**LISTED ENTRIES**
★ ★ ★ ★ ★ ★ ★

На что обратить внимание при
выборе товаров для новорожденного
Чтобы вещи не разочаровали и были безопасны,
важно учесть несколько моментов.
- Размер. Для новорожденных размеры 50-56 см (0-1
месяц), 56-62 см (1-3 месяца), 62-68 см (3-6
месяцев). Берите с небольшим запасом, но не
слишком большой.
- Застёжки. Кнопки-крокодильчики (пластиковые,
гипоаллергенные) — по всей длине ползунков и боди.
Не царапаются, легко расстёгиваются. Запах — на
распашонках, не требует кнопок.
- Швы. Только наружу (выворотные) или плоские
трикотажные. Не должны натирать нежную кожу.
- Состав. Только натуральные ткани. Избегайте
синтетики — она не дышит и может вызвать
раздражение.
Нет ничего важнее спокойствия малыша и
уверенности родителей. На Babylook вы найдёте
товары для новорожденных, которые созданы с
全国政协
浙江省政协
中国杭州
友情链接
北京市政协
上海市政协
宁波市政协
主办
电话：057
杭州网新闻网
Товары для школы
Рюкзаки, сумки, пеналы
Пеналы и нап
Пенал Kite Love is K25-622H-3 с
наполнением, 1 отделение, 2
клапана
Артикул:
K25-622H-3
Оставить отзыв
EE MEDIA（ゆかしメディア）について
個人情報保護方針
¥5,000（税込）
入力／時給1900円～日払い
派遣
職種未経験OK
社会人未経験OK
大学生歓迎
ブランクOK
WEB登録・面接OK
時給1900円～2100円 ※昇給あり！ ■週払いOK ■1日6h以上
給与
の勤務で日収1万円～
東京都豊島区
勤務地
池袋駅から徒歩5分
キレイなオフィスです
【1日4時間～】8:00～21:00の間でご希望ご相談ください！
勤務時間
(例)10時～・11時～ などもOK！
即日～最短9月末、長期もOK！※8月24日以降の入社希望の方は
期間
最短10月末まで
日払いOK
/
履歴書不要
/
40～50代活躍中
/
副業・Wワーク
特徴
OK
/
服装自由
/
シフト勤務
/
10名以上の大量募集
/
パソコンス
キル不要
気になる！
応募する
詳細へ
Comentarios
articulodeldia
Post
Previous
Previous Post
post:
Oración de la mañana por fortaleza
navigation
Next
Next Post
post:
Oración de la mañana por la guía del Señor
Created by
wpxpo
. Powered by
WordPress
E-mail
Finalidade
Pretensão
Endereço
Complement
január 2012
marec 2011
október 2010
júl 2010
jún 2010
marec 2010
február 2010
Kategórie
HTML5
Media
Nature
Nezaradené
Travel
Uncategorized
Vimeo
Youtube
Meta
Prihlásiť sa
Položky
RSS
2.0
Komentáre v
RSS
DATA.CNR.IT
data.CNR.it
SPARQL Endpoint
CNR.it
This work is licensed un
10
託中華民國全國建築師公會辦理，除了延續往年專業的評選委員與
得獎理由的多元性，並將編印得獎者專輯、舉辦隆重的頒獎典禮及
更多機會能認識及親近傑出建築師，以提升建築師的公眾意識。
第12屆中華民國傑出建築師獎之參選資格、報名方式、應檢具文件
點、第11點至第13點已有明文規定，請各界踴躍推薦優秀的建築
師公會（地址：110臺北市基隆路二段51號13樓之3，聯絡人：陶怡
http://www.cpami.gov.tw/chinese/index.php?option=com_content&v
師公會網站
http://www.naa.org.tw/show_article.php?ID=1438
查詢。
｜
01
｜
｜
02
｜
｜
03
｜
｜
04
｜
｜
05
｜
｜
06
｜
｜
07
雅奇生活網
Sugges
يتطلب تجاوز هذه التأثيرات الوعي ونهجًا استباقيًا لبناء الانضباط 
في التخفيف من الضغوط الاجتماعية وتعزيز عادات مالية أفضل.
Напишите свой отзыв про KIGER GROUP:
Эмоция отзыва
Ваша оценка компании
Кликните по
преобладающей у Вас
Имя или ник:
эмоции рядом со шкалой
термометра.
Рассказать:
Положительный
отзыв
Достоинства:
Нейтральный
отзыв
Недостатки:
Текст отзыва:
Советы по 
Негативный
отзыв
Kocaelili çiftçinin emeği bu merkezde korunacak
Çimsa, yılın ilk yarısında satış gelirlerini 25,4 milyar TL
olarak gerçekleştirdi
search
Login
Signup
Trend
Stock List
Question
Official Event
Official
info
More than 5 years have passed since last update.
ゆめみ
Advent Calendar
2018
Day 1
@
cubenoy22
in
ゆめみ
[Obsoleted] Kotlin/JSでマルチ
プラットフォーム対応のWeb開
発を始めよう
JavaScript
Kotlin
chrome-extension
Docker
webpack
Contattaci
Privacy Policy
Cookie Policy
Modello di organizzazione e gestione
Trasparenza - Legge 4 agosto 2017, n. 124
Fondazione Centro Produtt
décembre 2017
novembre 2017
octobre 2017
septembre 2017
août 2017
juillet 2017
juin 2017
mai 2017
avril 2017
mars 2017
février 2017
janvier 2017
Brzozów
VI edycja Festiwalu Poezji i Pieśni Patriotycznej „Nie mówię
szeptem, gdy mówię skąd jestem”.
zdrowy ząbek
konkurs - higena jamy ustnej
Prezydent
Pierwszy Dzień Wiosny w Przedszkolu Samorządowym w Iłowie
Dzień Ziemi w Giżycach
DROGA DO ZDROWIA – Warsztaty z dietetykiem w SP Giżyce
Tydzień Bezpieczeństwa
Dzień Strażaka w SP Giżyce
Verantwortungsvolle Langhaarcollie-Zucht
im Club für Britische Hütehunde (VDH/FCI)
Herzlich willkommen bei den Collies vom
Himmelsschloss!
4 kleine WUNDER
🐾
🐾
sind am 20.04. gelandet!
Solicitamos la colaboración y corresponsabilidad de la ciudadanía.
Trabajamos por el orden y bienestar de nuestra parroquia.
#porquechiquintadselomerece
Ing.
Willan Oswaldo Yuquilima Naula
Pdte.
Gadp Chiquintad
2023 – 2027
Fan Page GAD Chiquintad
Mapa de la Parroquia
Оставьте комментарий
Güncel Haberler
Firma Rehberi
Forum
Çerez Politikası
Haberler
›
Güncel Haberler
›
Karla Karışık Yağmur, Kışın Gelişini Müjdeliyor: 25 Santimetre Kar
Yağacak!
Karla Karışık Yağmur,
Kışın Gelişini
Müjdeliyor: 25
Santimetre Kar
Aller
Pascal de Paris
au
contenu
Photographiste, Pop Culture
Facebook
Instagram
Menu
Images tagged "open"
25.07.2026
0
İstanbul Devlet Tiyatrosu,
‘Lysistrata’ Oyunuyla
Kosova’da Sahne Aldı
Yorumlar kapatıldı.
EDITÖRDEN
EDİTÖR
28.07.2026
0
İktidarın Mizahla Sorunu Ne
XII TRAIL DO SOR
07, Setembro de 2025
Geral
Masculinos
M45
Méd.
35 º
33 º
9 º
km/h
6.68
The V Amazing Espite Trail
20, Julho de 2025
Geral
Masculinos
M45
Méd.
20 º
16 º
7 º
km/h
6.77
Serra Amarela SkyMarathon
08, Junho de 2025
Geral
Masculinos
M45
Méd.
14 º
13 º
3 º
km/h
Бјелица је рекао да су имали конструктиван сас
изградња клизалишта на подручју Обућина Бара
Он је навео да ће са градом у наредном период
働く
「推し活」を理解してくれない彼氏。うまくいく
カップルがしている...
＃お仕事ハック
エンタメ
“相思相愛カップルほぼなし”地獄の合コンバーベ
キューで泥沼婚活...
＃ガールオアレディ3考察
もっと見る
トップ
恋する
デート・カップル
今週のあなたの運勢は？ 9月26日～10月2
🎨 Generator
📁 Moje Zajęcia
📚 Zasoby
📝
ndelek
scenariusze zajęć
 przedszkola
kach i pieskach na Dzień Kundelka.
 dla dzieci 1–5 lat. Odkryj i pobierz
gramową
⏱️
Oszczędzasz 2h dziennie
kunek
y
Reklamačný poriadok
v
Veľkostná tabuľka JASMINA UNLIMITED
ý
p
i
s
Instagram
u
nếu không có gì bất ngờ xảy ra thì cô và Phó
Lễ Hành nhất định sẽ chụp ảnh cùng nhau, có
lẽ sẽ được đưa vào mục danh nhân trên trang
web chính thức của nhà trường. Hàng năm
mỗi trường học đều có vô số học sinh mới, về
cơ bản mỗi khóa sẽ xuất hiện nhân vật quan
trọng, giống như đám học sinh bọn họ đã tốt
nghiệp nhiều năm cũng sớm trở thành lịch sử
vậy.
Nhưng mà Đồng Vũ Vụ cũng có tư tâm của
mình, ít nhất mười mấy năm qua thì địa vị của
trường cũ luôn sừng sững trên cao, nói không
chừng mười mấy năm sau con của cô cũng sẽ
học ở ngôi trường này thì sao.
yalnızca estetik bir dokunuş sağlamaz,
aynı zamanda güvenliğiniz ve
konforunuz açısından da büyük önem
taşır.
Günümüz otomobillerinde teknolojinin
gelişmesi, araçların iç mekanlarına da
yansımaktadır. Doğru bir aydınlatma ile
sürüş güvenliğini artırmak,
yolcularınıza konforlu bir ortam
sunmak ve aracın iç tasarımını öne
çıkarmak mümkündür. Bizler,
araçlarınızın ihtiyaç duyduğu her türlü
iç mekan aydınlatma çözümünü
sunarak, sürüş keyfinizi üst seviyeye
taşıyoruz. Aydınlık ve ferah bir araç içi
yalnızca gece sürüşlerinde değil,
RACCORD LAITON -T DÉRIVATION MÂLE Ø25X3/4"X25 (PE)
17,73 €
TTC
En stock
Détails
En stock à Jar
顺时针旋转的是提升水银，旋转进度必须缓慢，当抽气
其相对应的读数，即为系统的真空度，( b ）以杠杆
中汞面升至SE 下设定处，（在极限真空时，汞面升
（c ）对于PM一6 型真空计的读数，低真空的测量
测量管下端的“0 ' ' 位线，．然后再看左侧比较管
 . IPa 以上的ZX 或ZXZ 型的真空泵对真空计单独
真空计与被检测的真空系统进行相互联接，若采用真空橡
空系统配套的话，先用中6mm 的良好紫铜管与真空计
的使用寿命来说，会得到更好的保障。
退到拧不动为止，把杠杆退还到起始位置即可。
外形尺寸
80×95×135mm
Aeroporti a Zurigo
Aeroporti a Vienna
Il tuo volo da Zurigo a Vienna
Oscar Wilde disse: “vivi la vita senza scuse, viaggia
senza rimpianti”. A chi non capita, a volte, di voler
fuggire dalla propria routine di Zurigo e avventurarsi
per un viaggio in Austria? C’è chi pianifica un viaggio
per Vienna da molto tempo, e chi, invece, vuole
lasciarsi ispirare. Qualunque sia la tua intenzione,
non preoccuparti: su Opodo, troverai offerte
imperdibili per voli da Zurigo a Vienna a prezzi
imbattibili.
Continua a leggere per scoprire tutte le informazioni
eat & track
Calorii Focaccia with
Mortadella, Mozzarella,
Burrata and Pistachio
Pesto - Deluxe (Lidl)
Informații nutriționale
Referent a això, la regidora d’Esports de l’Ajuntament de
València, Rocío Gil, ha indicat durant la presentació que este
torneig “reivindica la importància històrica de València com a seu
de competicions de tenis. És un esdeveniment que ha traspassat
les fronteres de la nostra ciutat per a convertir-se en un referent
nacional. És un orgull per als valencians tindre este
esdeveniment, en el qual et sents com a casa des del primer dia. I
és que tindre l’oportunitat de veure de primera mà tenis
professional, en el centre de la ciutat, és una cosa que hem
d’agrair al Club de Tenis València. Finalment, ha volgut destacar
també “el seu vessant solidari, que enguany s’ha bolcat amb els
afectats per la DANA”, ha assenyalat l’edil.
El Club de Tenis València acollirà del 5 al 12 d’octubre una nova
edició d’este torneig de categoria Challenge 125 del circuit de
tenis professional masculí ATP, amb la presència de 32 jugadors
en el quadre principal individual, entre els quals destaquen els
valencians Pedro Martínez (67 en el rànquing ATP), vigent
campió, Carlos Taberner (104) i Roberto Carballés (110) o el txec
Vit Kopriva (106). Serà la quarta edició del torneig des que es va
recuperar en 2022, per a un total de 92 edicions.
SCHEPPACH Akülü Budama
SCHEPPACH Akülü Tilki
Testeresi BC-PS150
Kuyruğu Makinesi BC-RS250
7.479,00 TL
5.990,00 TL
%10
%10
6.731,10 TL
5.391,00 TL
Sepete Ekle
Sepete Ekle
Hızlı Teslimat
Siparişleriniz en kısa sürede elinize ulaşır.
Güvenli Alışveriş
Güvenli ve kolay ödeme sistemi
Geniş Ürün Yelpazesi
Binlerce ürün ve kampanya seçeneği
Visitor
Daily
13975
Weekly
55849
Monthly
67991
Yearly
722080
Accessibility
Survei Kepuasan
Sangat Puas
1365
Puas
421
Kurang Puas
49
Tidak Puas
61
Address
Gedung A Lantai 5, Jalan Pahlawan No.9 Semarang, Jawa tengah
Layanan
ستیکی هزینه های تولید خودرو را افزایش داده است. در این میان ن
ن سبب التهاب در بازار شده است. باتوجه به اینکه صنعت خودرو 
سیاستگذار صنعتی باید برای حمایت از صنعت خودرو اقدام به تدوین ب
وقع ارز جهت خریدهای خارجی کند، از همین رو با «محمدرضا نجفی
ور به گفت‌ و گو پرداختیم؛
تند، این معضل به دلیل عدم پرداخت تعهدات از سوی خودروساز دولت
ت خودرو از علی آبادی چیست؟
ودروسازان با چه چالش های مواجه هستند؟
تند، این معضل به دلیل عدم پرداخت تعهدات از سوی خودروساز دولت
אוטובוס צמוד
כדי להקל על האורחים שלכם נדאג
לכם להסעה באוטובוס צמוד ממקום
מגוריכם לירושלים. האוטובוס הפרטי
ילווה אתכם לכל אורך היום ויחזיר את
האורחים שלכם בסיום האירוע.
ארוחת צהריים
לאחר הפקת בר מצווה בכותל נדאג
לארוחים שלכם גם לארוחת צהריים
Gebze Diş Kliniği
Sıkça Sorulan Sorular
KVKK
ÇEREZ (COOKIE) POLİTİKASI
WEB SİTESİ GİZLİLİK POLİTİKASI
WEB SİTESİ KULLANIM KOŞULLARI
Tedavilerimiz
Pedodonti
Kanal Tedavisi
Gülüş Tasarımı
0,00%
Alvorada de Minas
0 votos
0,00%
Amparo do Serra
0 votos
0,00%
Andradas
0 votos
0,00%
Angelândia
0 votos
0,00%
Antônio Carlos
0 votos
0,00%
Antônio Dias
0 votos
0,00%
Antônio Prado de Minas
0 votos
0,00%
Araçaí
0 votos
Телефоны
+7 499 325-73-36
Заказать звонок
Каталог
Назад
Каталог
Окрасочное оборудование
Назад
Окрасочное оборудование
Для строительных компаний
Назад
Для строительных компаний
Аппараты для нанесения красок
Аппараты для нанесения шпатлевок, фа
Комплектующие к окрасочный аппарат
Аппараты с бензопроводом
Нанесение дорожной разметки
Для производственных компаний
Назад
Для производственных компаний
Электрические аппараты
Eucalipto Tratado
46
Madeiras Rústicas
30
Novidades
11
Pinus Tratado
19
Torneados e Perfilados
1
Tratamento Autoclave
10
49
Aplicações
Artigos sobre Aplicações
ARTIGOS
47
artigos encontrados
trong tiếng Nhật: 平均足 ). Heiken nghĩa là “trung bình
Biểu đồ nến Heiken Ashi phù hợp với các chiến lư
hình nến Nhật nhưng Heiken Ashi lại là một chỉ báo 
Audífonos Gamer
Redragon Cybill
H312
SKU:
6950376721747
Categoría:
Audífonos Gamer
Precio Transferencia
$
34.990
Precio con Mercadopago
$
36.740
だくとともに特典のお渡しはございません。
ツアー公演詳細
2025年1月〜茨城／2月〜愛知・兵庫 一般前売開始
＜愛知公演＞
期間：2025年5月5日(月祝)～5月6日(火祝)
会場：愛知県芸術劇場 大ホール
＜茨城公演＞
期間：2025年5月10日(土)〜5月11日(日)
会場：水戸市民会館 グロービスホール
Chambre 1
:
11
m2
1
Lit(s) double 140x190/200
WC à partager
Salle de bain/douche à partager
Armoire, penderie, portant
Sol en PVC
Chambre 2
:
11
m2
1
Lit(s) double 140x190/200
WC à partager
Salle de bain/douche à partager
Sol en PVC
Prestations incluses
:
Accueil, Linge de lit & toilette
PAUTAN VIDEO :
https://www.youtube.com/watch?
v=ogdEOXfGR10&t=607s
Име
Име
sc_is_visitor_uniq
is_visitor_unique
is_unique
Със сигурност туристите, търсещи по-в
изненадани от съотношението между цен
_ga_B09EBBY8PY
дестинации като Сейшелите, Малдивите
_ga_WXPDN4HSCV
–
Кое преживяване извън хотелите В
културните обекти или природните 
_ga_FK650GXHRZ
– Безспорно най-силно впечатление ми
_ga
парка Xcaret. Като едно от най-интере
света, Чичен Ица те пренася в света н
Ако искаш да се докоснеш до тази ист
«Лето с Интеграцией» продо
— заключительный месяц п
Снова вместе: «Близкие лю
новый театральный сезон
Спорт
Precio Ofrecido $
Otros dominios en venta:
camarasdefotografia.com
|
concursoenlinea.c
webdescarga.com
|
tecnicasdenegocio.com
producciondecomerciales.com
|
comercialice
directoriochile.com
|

★ ★ ★ ★ ★ ★ ★

**TASK INSTRUCTIONS**
Can you put the lines of the data into a JSON list of strings, one string per line with blank lines left out, starting at the first line and ending at the line that contains "Не царапаются, легко", both included?

**SOLUTION**
[
  "На что обратить внимание при",
  "выборе товаров для новорожденного",
  "Чтобы вещи не разочаровали и были безопасны,",
  "важно учесть несколько моментов.",
  "- Размер. Для новорожденных размеры 50-56 см (0-1",
  "месяц), 56-62 см (1-3 месяца), 62-68 см (3-6",
  "месяцев). Берите с небольшим запасом, но не",
  "слишком большой.",
  "- Застёжки. Кнопки-крокодильчики (пластиковые,",
  "гипоаллергенные) — по всей длине ползунков и боди.",
  "Не царапаются, легко расстёгиваются. Запах — на"
]